According to Danone, key focus areas and their corresponding results over the first three years of the five year regenerative agriculture program include:
- Protecting and restoring soil: 93% of the fields in the program had a positive Soil Conditioning Index value, a figure, that according to the U.S. Department of Agriculture, “can predict the consequences of cropping systems and tillage practices on the status of soil organic matter in a field.”
- Fostering biodiversity with species, varieties and wildlife: Doubled the number of species planted to 32, including grasses, legumes and brassicas to promote crop diversity.
- Preserving and protecting water systems: Implemented technologies such as soil moisture probes, filter strips and saturated buffers.

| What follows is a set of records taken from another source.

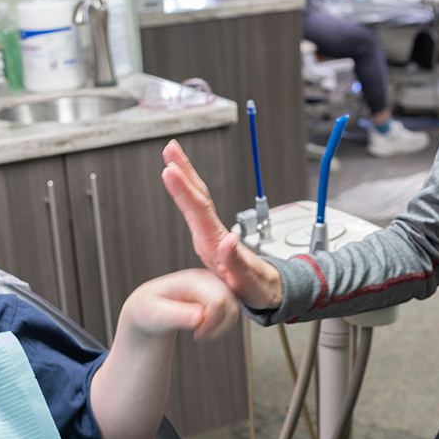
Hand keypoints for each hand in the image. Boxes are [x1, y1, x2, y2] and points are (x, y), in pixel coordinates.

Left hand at [119, 269, 240, 341]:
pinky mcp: (218, 292)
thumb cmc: (148, 309)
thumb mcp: (155, 314)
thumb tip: (200, 317)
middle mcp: (206, 278)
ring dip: (221, 327)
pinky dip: (222, 324)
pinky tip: (205, 327)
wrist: (149, 305)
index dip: (211, 323)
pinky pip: (232, 311)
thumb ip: (176, 315)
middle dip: (217, 326)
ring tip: (200, 332)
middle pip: (229, 304)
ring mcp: (214, 284)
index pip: (217, 301)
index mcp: (190, 280)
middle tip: (198, 335)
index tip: (196, 335)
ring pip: (234, 308)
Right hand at [160, 140, 283, 310]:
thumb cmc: (258, 287)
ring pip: (197, 199)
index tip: (170, 171)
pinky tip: (179, 181)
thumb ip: (237, 262)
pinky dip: (187, 193)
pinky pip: (196, 209)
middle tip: (170, 148)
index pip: (199, 210)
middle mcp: (213, 233)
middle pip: (198, 196)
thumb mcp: (248, 282)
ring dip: (185, 176)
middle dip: (184, 171)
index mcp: (217, 242)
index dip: (184, 190)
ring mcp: (211, 234)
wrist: (267, 290)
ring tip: (171, 158)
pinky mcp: (209, 238)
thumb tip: (228, 241)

- Reducing greenhouse gas emissions: Reduced more than 80,000 tons of carbon dioxide equivalent and sequestered more than 20,000 tons of carbon through regenerative soil health practices.
Danone said it “aims to collaboratively establish goals with farmer partners, pilot innovative technologies to drive change, launch industry leading tools and programs to encourage greater regenerative management adoption, finance projects to accelerate more impact, and achieve enrollment of 100,000 acres under the regenerative agriculture program.”
Danone senior director of agriculture sourcing Ariel Wildenauer Desmarais said partner farmers are “very receptive and engaged in our program, and this year we welcomed several new farmer partners to the program with the expansion into almond orchards and increasing our acres with organic dairies. Over the next two years, we look forward to taking our findings, quantitative outcomes, and improvement plans, to increase regenerative agriculture practices in the field and launch a comprehensive financial investment and impact model that will support farmers and their partners, confirming lasting impact — both economically and environmentally.”